General characteristics
- Class & type: Nightingale-class cutter
- Tons burthen: 122 bm
- Length: 63 ft 9 in (19.4 m) (gundeck); 46 ft 10 in (14.3 m) (keel);
- Beam: 22 ft 2 in (6.8 m)
- Draught: 10 ft 9 in (3.3 m)
- Depth: 9 ft 6 in (2.9 m)
- Sail plan: Fore-and-aft rig
- Complement: 34
- Armament: 2 × 6-pdr cannon; 4 × 6-pdr carronades

= HMS Snipe (1828) =

Cutter of the Royal Navy

HMS Snipe was a 6-gun built for the Royal Navy during the 1820s. She was broken up in 1860.

==Description==
Snipe had a length at the gundeck of 63 ft 9 in and 46 ft 10 in at the keel.
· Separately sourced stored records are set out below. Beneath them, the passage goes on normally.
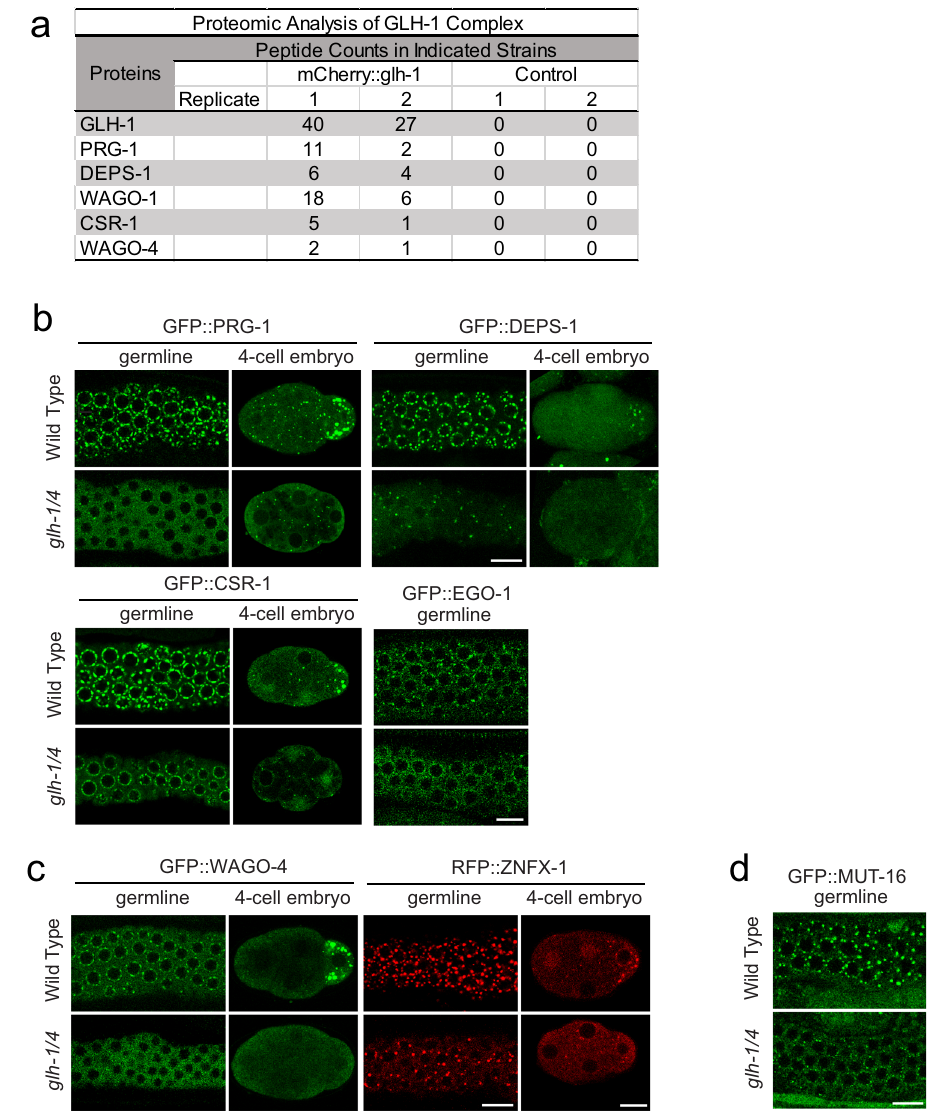
c Fluorescent micrographs show the localization of the speci fi c proteins known to be enriched in Z granules in the wild type or the glh-1 glh-4 mutant in the adult germline (left) and in the four-cell embryo (right). Bar, 10 micrometers. d Fluorescent micrographs showthe localization ofthe speci fi c proteins known to be enriched in mutator granules in the wild type or the glh-1 glh-4 mutant in the adult germline. Bar, 10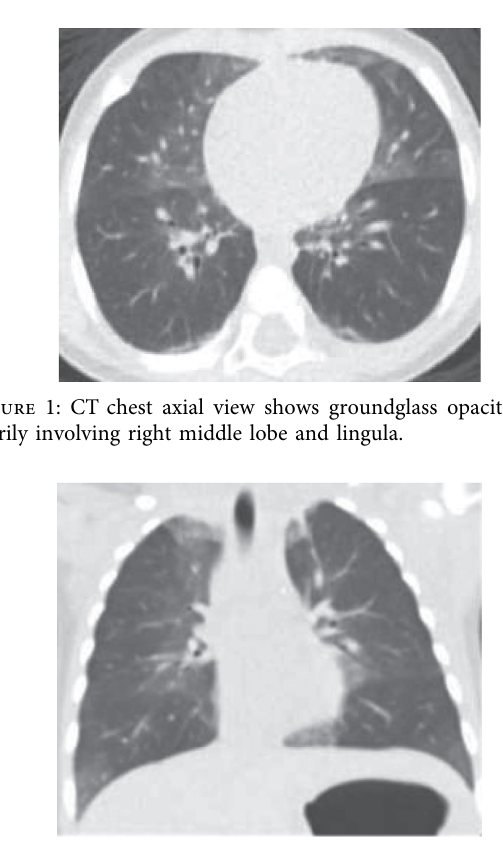
Figure 2: CTchest coronal view shows patchy central groundglass opacities and lower lobe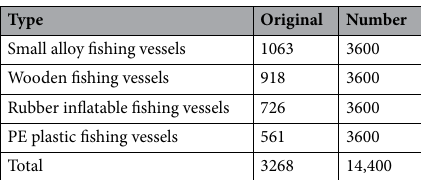
Table 2. Distribution of original sample number of MTF time series images of small fishing vessels.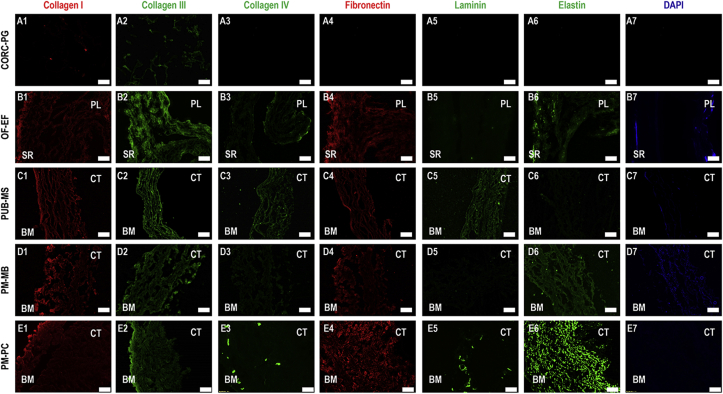
Immunohistochemistry analysis made apparent the presence of collagen type I, collagen type III, and fibronectin in all tissue grafts; collagen type IV in OF-EF, PUB-MS, and PM-PC; laminin in PUB-MS and PM-PC; and elastin in OF-EF, PM-MB, and PM-PC. Remaining cellular material was found in OF-EF and PM-MB. Scale bars 100 μm.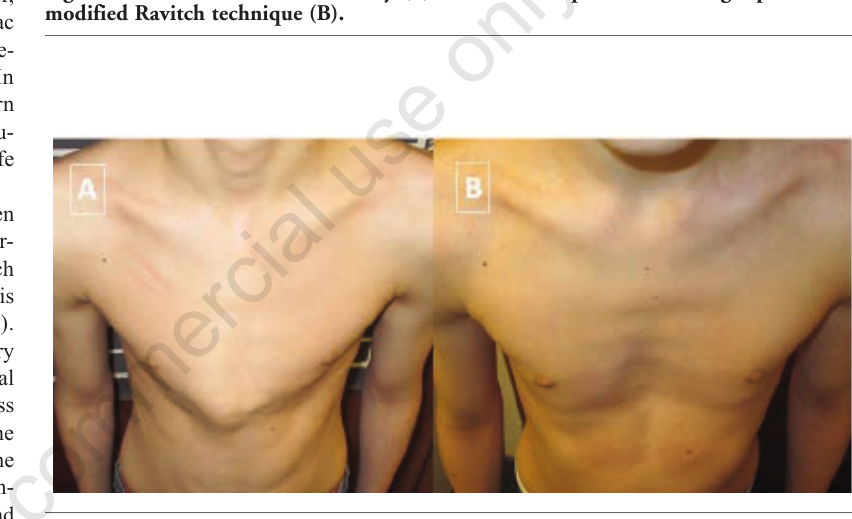
Figure 8. A central pectus carinatum deformity prior to intervention (A) and four months after manipulation and continuous external bracing (B).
She had a beam of 22 ft 2 in, a draught of about 10 ft 9 in and a depth of hold of 9 ft 6 in. The ship's tonnage was 122 tons burthen. The Nightingale class was armed with two 6-pounder cannon and four 6-pounder carronades. The ships had a crew of 34 officers and ratings.

==Construction and career==
Snipe, the second ship of her name to serve in the Royal Navy after the gun-brig HMS Snipe, was ordered in 1822, laid down in October 1827 at Pembroke Dockyard, Wales, and launched on 28 June 1828. She was completed on 6 September 1828 at Plymouth Dockyard.